Identify every line in the items below that contains the word "gauge" and copy each one. Case counts.

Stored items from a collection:
= = =

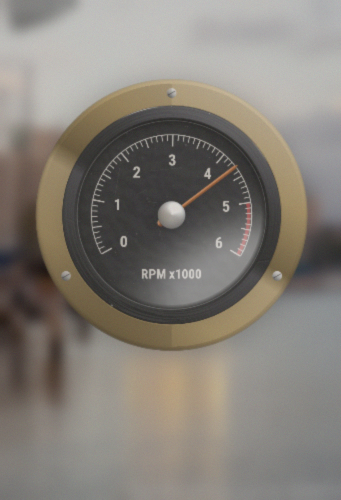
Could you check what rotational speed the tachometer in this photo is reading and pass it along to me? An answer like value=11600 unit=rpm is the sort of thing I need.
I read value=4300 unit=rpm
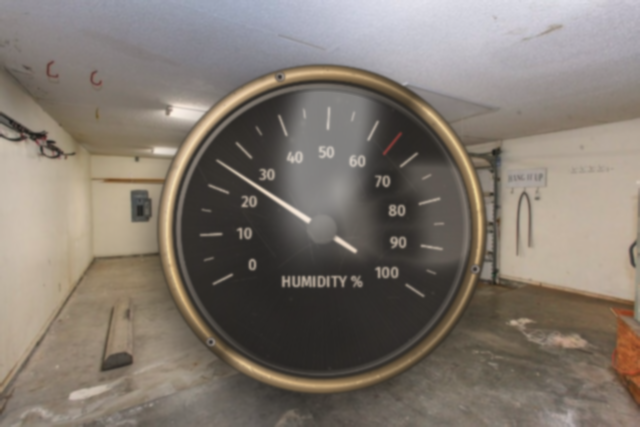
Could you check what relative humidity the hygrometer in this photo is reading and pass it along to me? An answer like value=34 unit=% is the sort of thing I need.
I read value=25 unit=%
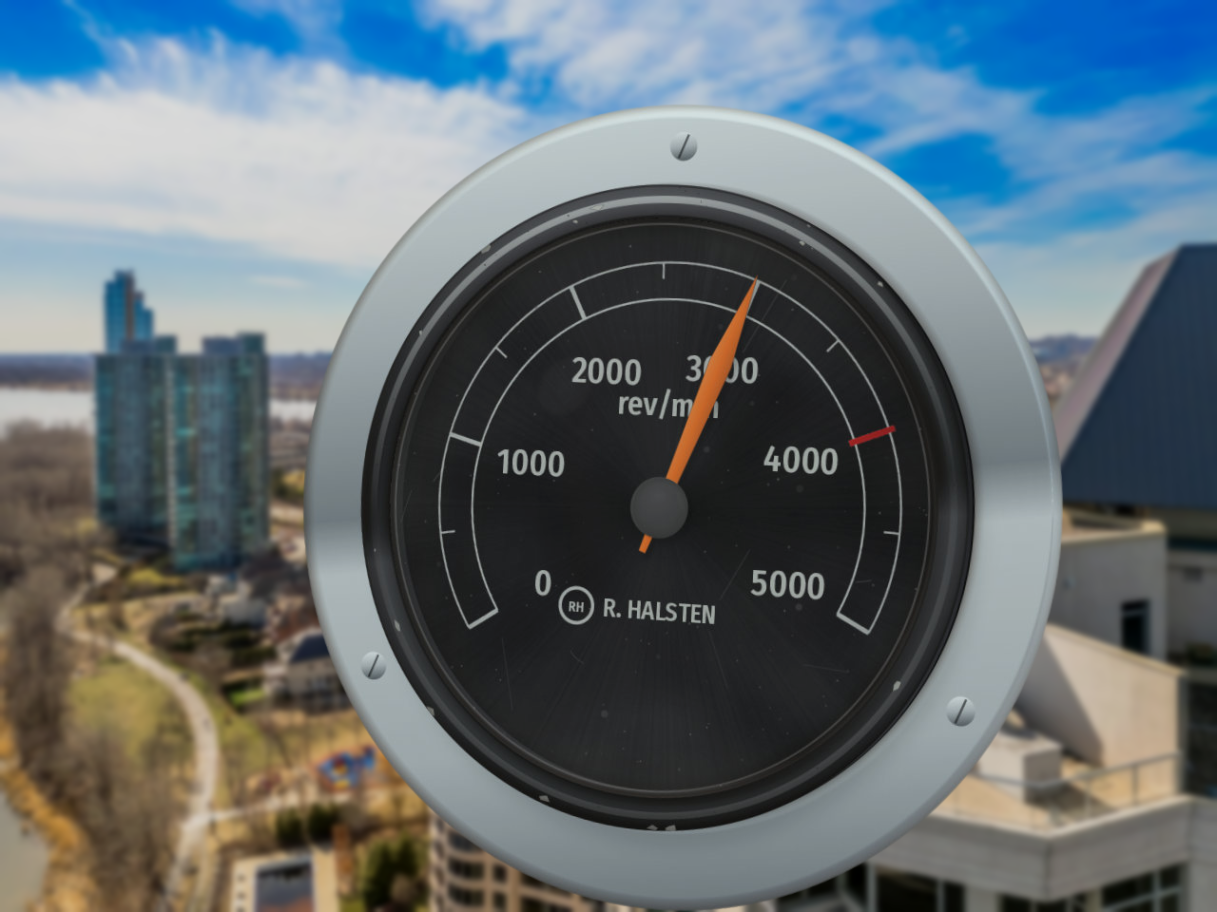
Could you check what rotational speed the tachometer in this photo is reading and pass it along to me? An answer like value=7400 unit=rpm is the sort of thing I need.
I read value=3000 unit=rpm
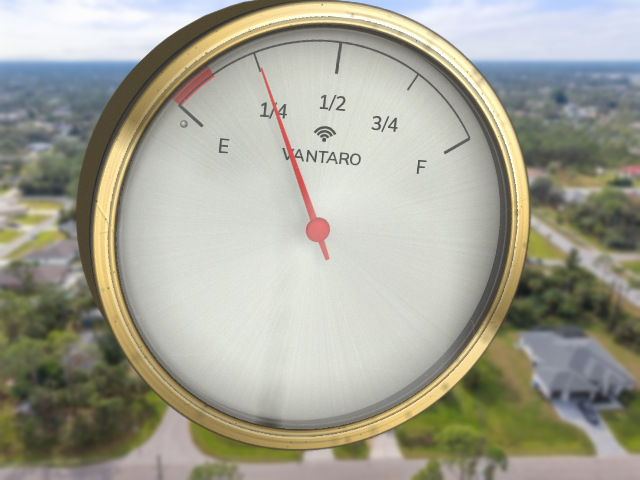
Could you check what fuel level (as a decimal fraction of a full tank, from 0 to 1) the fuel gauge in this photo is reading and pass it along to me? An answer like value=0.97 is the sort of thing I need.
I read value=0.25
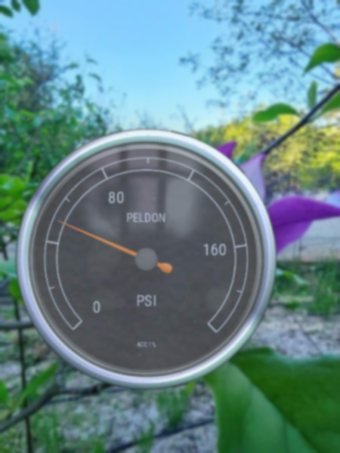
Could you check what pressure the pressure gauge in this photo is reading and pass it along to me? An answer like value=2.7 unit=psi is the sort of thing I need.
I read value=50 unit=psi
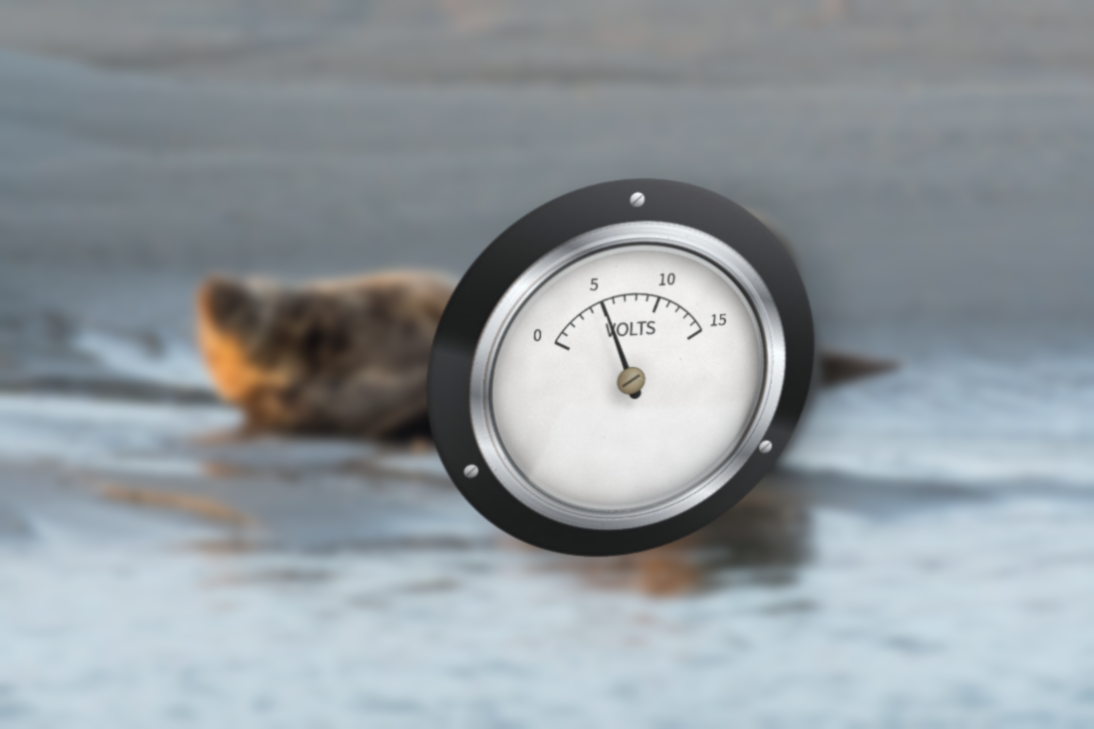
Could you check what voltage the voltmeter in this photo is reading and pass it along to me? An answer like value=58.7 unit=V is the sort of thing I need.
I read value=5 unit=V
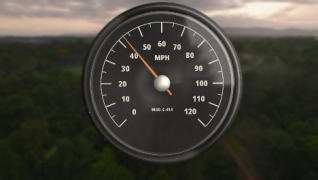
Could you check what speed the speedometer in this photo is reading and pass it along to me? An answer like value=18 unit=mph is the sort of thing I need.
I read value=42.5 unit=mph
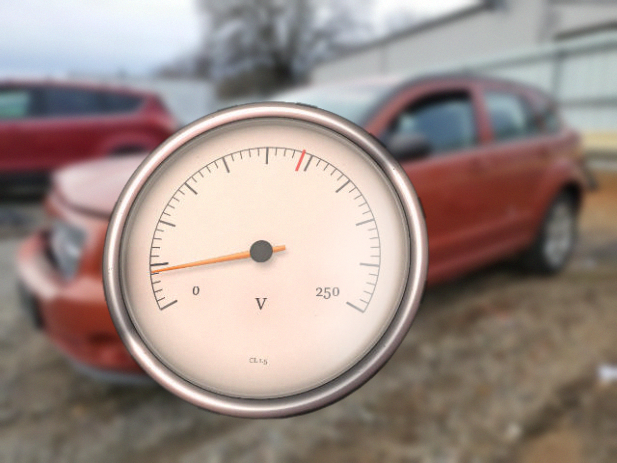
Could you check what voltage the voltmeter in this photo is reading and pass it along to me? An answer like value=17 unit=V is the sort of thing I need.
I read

= = =

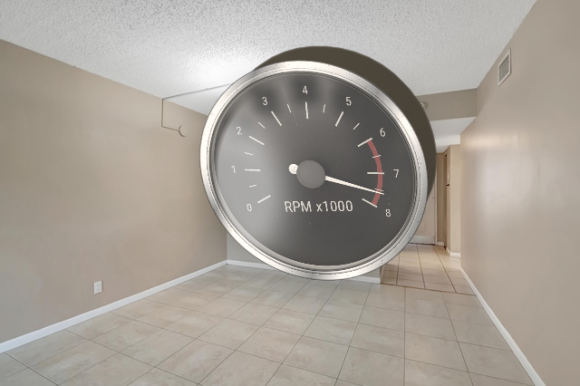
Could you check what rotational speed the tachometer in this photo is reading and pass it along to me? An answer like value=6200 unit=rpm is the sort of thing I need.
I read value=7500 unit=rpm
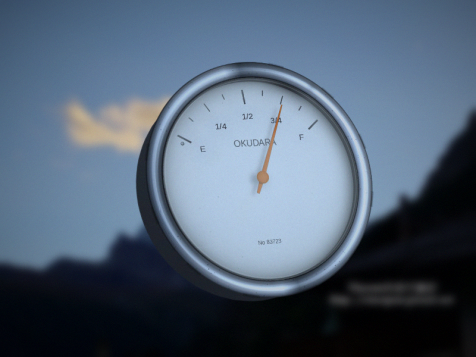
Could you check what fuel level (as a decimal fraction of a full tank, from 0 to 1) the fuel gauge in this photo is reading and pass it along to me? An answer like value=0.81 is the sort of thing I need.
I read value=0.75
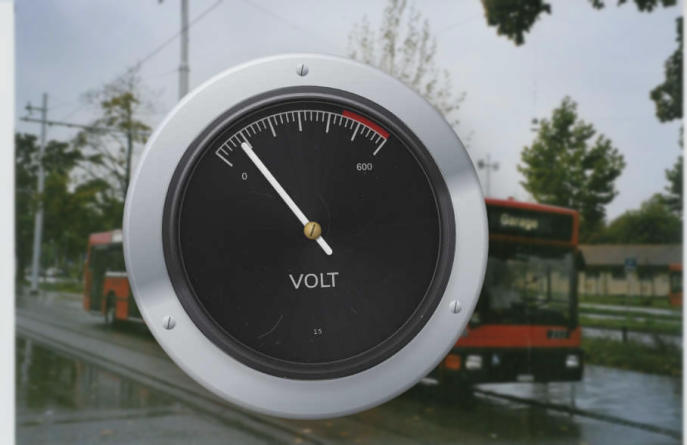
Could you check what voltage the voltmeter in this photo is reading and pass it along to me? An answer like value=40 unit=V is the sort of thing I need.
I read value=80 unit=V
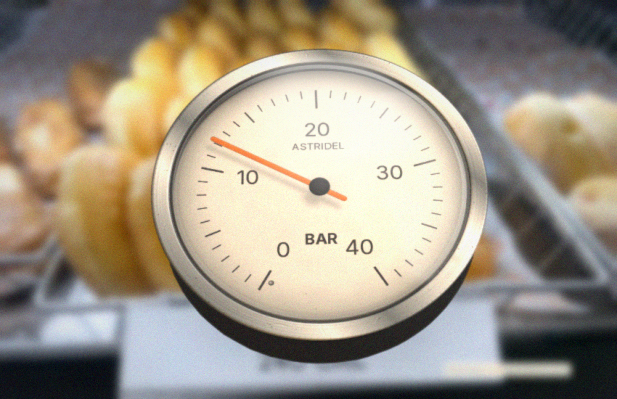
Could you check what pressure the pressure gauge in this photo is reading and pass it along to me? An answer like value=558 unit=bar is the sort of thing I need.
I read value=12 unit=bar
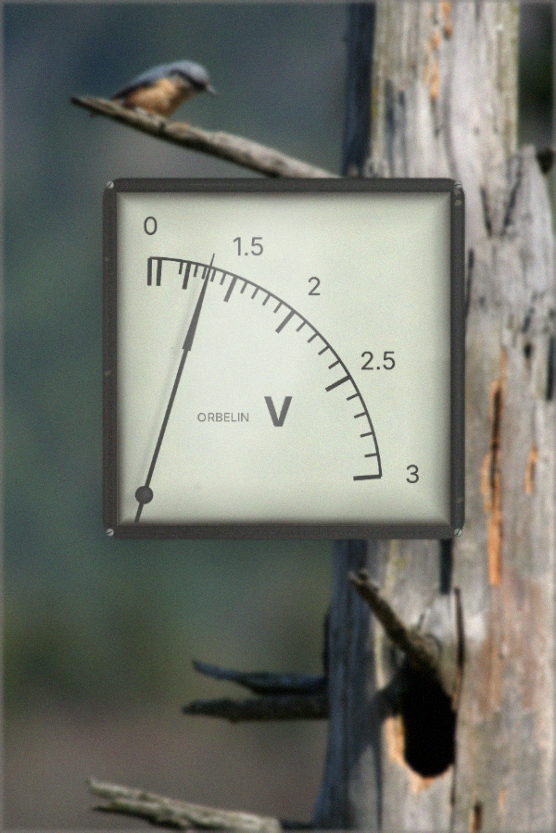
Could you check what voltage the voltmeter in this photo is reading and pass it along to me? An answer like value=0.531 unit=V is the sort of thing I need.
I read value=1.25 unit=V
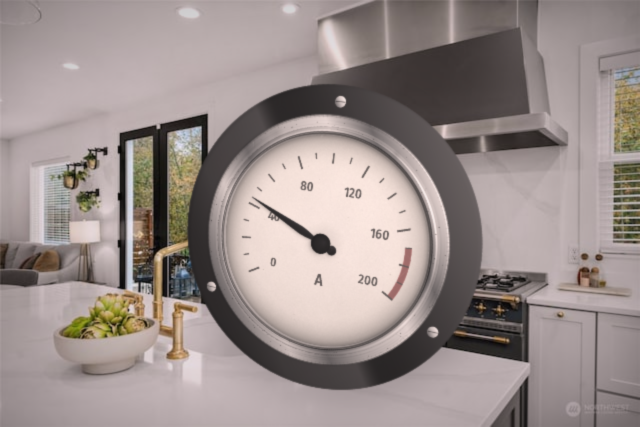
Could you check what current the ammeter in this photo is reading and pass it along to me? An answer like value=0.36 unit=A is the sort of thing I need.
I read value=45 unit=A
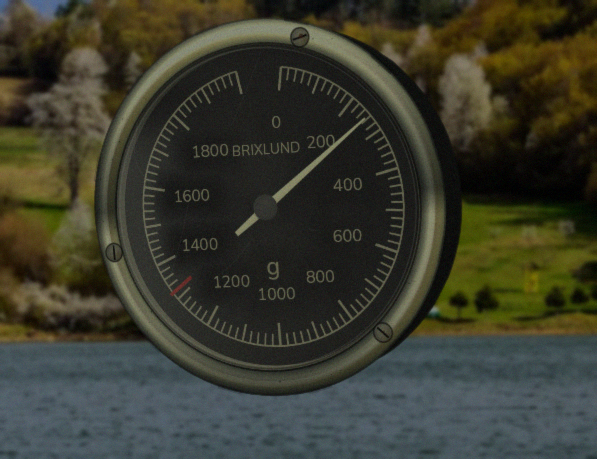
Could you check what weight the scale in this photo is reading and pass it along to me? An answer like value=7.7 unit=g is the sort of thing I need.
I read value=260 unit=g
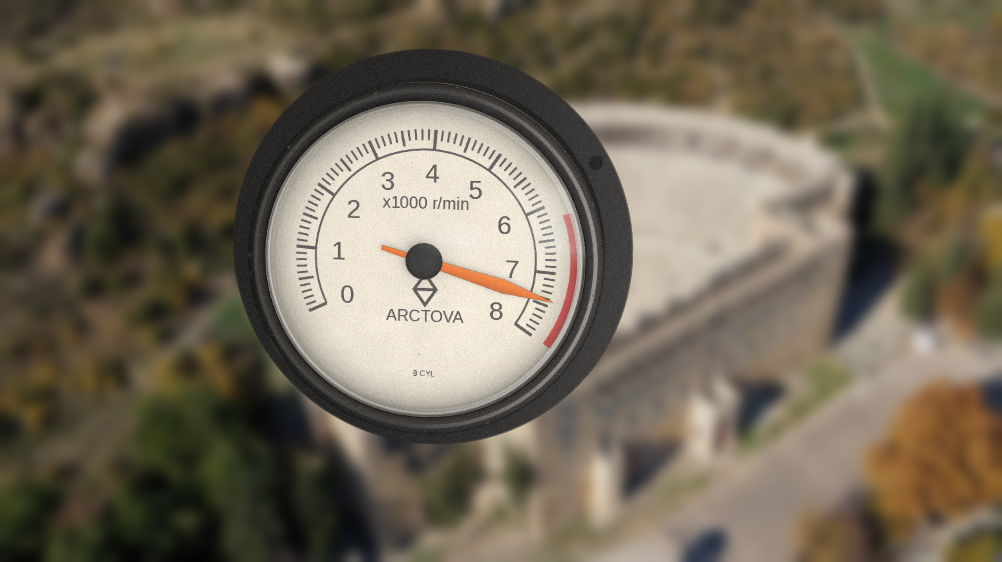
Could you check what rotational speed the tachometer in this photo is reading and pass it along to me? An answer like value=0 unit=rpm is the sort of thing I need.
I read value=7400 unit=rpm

= = =

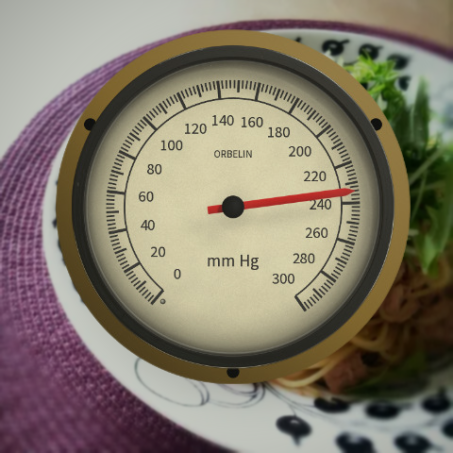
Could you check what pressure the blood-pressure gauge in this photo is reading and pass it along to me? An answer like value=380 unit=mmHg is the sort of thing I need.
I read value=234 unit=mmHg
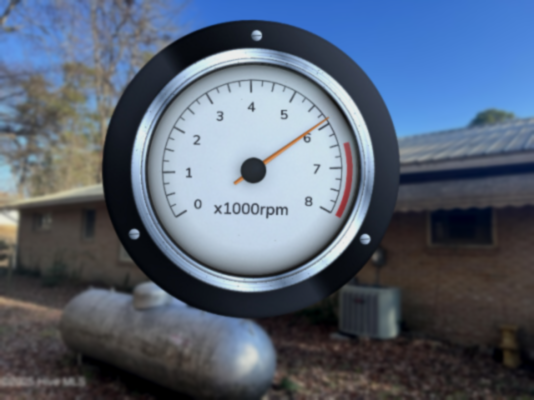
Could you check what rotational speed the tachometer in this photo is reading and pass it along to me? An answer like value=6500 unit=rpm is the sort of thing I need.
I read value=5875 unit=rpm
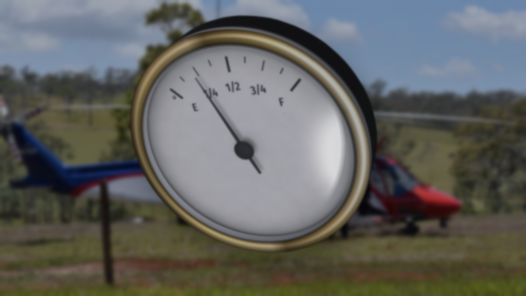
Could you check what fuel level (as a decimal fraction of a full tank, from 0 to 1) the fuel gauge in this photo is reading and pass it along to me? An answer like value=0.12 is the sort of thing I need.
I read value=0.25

= = =

● Answer to this task:
Could you check what fuel level (as a decimal fraction of a full tank, from 0 to 1) the fuel gauge in this photo is reading and pass it along to me? An answer like value=0.97 is the sort of thing I need.
Could you check what pressure the pressure gauge in this photo is reading and pass it along to me? An answer like value=2.7 unit=psi is the sort of thing I need.
Could you check what fuel level (as a decimal fraction of a full tank, from 0 to 1) the fuel gauge in this photo is reading and pass it along to me? An answer like value=0.81 is the sort of thing I need.
Could you check what pressure the pressure gauge in this photo is reading and pass it along to me? An answer like value=558 unit=bar is the sort of thing I need.
Could you check what pressure the blood-pressure gauge in this photo is reading and pass it along to me? An answer like value=380 unit=mmHg is the sort of thing I need.
Could you check what fuel level (as a decimal fraction of a full tank, from 0 to 1) the fuel gauge in this photo is reading and pass it along to me? An answer like value=0.12 is the sort of thing I need.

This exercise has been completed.